Truman integrated the military during the 1948 election because his opponent in the Republican Party, Thomas E. Dewey, ran on a platform that endorsed this very policy.  Just as important for Truman were foreign policy concerns.  As the leader of the “Free World,” Truman was embarrassed by the fact that a segregated Jim Crow army was charged with occupying and democratizing post–Nazi Germany.  The Soviets were only too happy to point to America’s Achilles’ heel in order to expose as hypocrisy America’s claim to leadership in Europe.

Those external pressures to force change do not exist in today’s post-Cold War era, some might argue.  The stakes in the “War on Terror” are of a different nature. But are they really?  The U.S. cannot at one and the same time claim American exceptionalism and carry its model of democracy across the globe, while denying the most fundamental individual rights to the gay men and women serving in the military.  Insisting that the very men and women who are asked to defend “the American way of life” have to live a daily lie, and have to deny the very essence of their humanity, is at odds with the fundamental principles of American democracy and its emphasis on individual liberty.  The current debates about the repeal of DADT are, therefore, an uneasy reminder of America’s long and continuing struggle to achieve equality for all Americans.

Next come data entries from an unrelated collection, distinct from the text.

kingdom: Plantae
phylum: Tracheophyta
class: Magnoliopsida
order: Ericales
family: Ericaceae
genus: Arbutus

Since 1993, a large proportion of the military brass has come around to a more inclusive view.  The recent Pentagon study also shows that 70 percent of service members—combat and non-combat troops—believe that repealing DADT would yield either positive or mixed results, or have no consequences at all.  Indeed, the current chairman of the Joint Chiefs of Staff, Admiral Mike Mullen, is convinced that abolishing this law will “make us more representative of the country we serve.”  In short, there are no insurmountable obstacles.

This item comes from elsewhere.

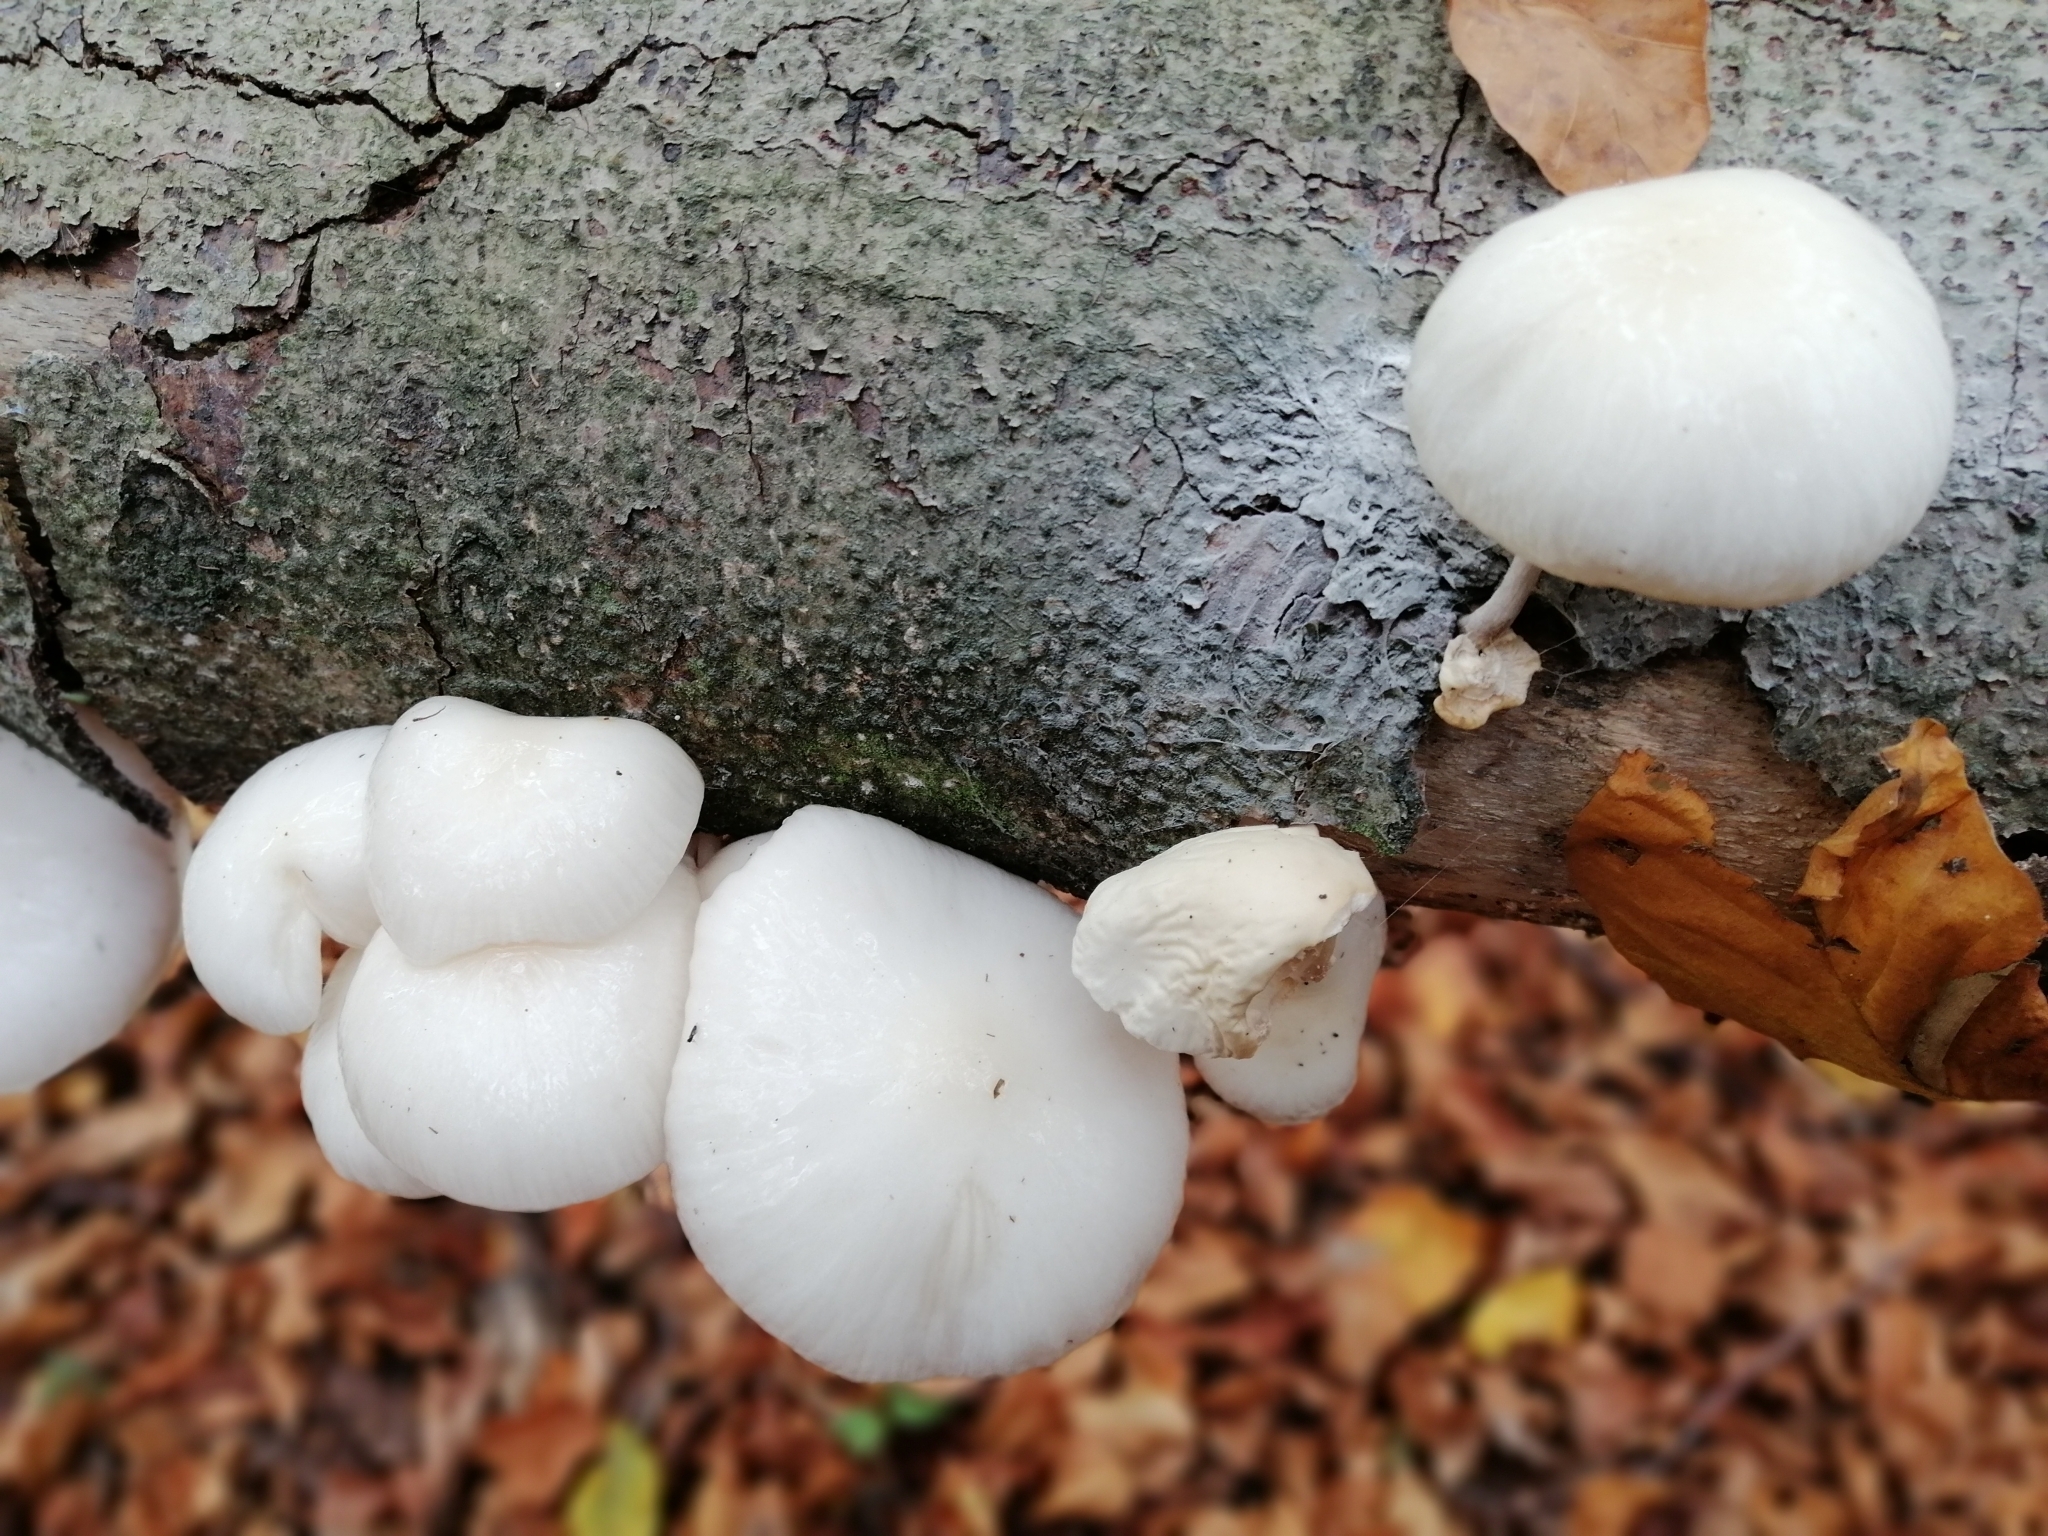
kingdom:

Even previous opponents of a repeal, such as General Colin Powell, have changed course.  Long before the current debates about DADT, Powell gave a speech in 1986 before a cohort of young officers at an Equal Opportunity Conference sponsored by the U.S. Army stationed in Europe.  He recalled some of his own painful experiences with segregation and the progress the United States and the military had made in race relations during his lifetime and service.  In Powell’s estimate at the time, the fulfilment of America’s democratic promise had been a guiding vision for “enlightened leaders” in the military and for any commander-in-chief.  Striking a personal note, he told the young officers:  “The kind of Equal Opportunity that I fought for, and the progress I lived through over the last twenty-eight years,” needed to be extended “to every person in our society of whatever racial origin, [or] whatever sex.”

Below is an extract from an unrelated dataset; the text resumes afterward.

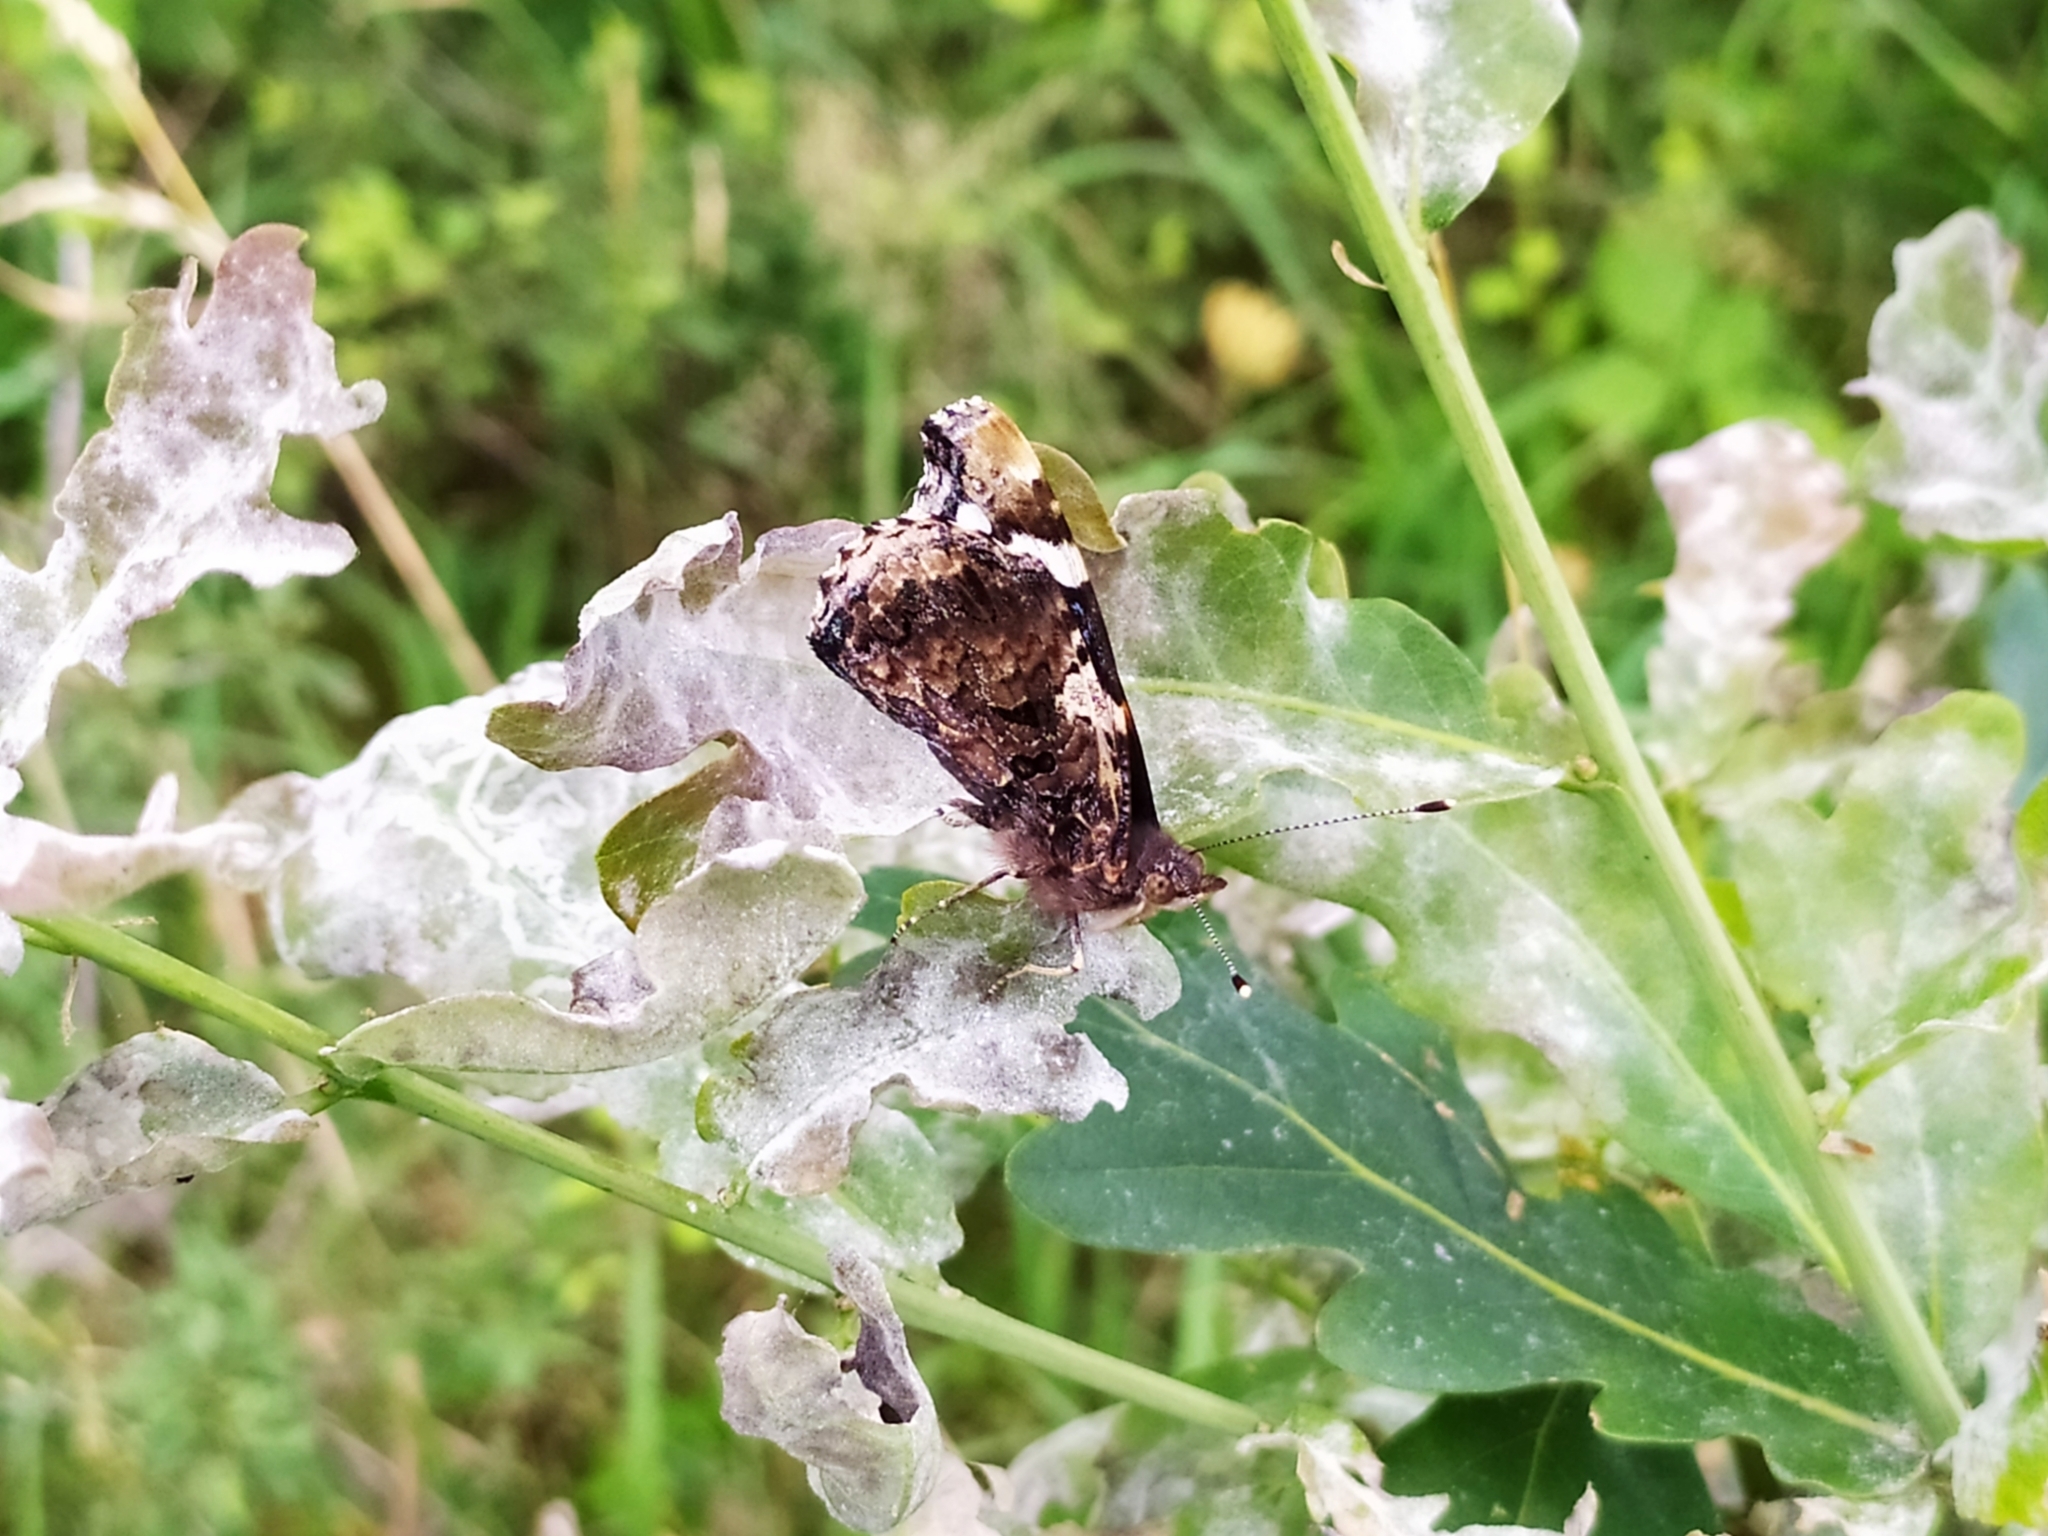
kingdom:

In 1986, Powell was clearly concerned with emphasizing equal opportunity for women soldiers, who had been integrated into all-male military units only in 1978.  Sexual orientation was not yet part of Powell’s vision of equality.  Indeed in 1993, he was one of the most influential voices against allowing gays and lesbians to serve openly in the military.  But that was then.  Today, Colin Powell has come around to a different point of view because “attitudes and circumstances have changed.”  He ended his 1986 speech by stressing that “full Equal Opportunity is a reality that catches up to a dream, and hopefully in my lifetime, and hopefully while I am still in the army.  There is a lot left to do.”  We could not agree with him more.

In 1948, Truman’s Executive Order declared that “that there be maintained in the armed services of the United States the highest standards of democracy, with equality of treatment and opportunity for all those who serve in our country’s defense.”  In 2010, it is time to fulfill Truman’s promise of equality by including sexual orientation.